Rising river temperatures hold important clues about climate and other human impacts

Rising river temperatures hold important clues about climate and other human imp
An improved global understanding of river temperature could provide an important barometer for climate change and other human activities.  River temperature is the fundamental water quality measure that regulates physical, chemical and biological processes in flowing waters and, in turn, impacts ecosystems, human health, and industrial, domestic and recreational uses by people. In a comment piece in the new journal, Nature Water, researchers led by the University of Birmingham and Indiana university, together with Utrecht University, have called for an increased focus on both river temperatures and the factors driving temperature increases. In particular, the researchers argue, we need a better understanding of the role played by humans on river water temperature.

Comprehensive knowledge bank

A comprehensive bank of knowledge will lead to improved understanding of temperature changes on biodiversity, ecosystem functioning, and risks, including early warning of algal blooms, waterborne pathogens and effects on fish populations.
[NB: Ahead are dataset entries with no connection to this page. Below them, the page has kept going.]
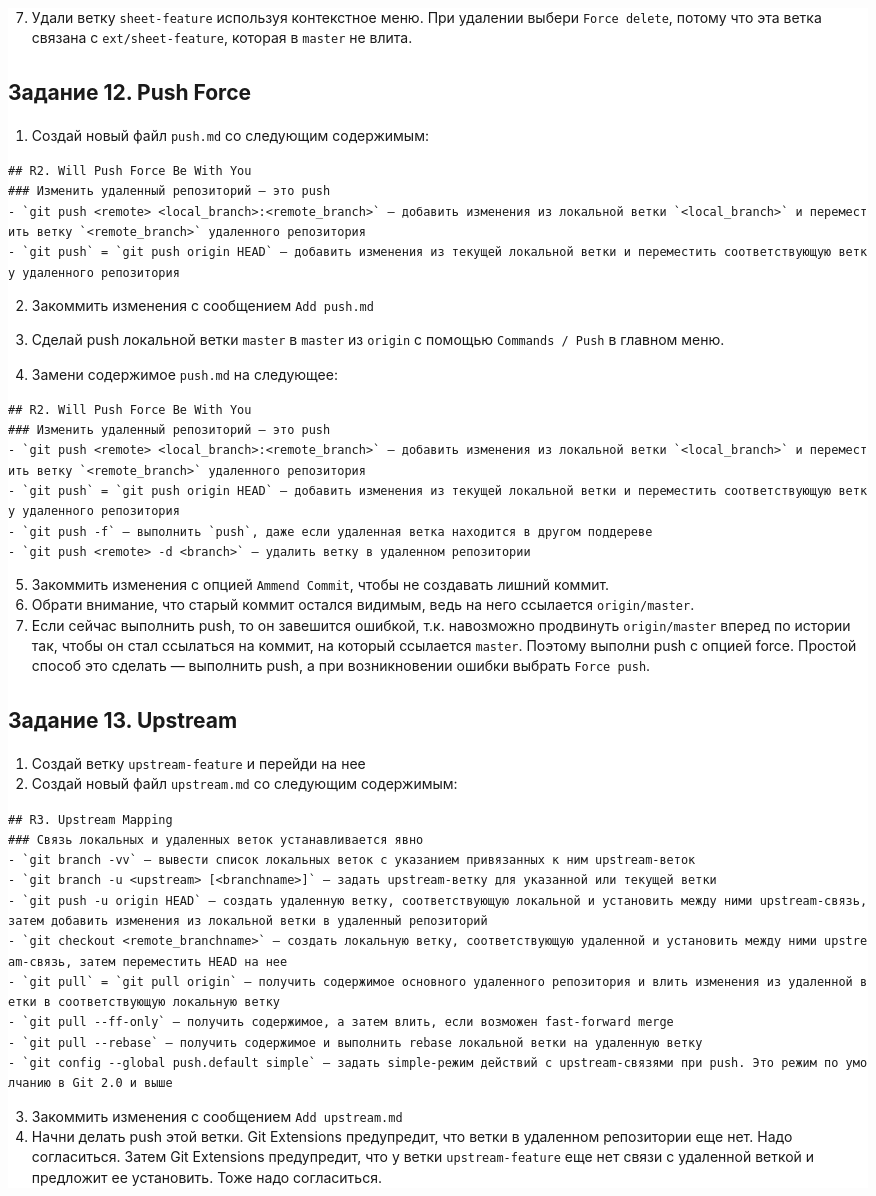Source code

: 7. Удали ветку `sheet-feature` используя контекстное меню. При удалении выбери `Force delete`,
потому что эта ветка связана с `ext/sheet-feature`, которая в `master` не влита.


## Задание 12. Push Force

1. Создай новый файл `push.md` со следующим содержимым:
```
## R2. Will Push Force Be With You
### Изменить удаленный репозиторий — это push
- `git push <remote> <local_branch>:<remote_branch>` — добавить изменения из локальной ветки `<local_branch>` и переместить ветку `<remote_branch>` удаленного репозитория
- `git push` = `git push origin HEAD` — добавить изменения из текущей локальной ветки и переместить соответствующую ветку удаленного репозитория

```
2. Закоммить изменения с сообщением `Add push.md`
3. Сделай push локальной ветки `master` в `master` из `origin` с помощью `Commands / Push` в главном меню.

4. Замени содержимое `push.md` на следующее:
```
## R2. Will Push Force Be With You
### Изменить удаленный репозиторий — это push
- `git push <remote> <local_branch>:<remote_branch>` — добавить изменения из локальной ветки `<local_branch>` и переместить ветку `<remote_branch>` удаленного репозитория
- `git push` = `git push origin HEAD` — добавить изменения из текущей локальной ветки и переместить соответствующую ветку удаленного репозитория
- `git push -f` — выполнить `push`, даже если удаленная ветка находится в другом поддереве
- `git push <remote> -d <branch>` — удалить ветку в удаленном репозитории

```
5. Закоммить изменения с опцией `Ammend Commit`, чтобы не создавать лишний коммит.
6. Обрати внимание, что старый коммит остался видимым, ведь на него ссылается `origin/master`.
7. Если сейчас выполнить push, то он завешится ошибкой, т.к. навозможно продвинуть `origin/master`
вперед по истории так, чтобы он стал ссылаться на коммит, на который ссылается `master`.
Поэтому выполни push с опцией force. Простой способ это сделать — выполнить push,
а при возникновении ошибки выбрать `Force push`.


## Задание 13. Upstream

1. Создай ветку `upstream-feature` и перейди на нее
2. Создай новый файл `upstream.md` со следующим содержимым:
```
## R3. Upstream Mapping
### Связь локальных и удаленных веток устанавливается явно
- `git branch -vv` — вывести список локальных веток с указанием привязанных к ним upstream-веток
- `git branch -u <upstream> [<branchname>]` — задать upstream-ветку для указанной или текущей ветки
- `git push -u origin HEAD` — создать удаленную ветку, соответствующую локальной и установить между ними upstream-связь, затем добавить изменения из локальной ветки в удаленный репозиторий
- `git checkout <remote_branchname>` — создать локальную ветку, соответствующую удаленной и установить между ними upstream-связь, затем переместить HEAD на нее
- `git pull` = `git pull origin` — получить содержимое основного удаленного репозитория и влить изменения из удаленной ветки в соответствующую локальную ветку
- `git pull --ff-only` — получить содержимое, а затем влить, если возможен fast-forward merge
- `git pull --rebase` — получить содержимое и выполнить rebase локальной ветки на удаленную ветку
- `git config --global push.default simple` — задать simple-режим действий с upstream-связями при push. Это режим по умолчанию в Git 2.0 и выше

```
3. Закоммить изменения с сообщением `Add upstream.md`
4. Начни делать push этой ветки.
Git Extensions предупредит, что ветки в удаленном репозитории еще нет. Надо согласиться.
Затем Git Extensions предупредит, что у ветки `upstream-feature` еще нет связи с удаленной веткой
и предложит ее установить. Тоже надо согласиться.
These aspects may be critical for human survival in many areas of the globe.

Water temperature is a key driver for many water quality indicators, and directly impacts ecology and energy production via cooling water.

Niko Wanders


Crucial to this understanding will be to rethink how we monitor and model river temperatures to improve our diagnosis of critical changes. In turn, this will play an important part in our ability to manage, mitigate and adapt to high temperature extremes that are damaging to aquatic organisms and ecosystem services for people.

Human impact on the natural system

Water temperature is a key driver for many water quality indicators, and directly impacts ecology and energy production via cooling water, explains Niko Wanders  researcher at Utrecht University and coauthor of the new study. We currently have very limited information on observed water temperature trends, and the data that is available is mainly focused on richer countries. At Utrecht University we develop models that can provide the required information and shed light on these water temperature trends. However, we should focus more on the impact that humans have on the natural system to sustainably manage river systems, protect ecosystems and balance the competing interests of stakeholders.

The researchers suggest a first step would be to create more complete and accessible river temperature archive, which draws all available data together, to highlight information gaps and underpin models for places and times (for example, into the future) for which we lack data. By co-producing river temperature knowledge in this way, the researchers also hope to promote collaborative research and management efforts with local and indigenous communities, avoiding ’top-down’ decision-making on which types of data are most valuable.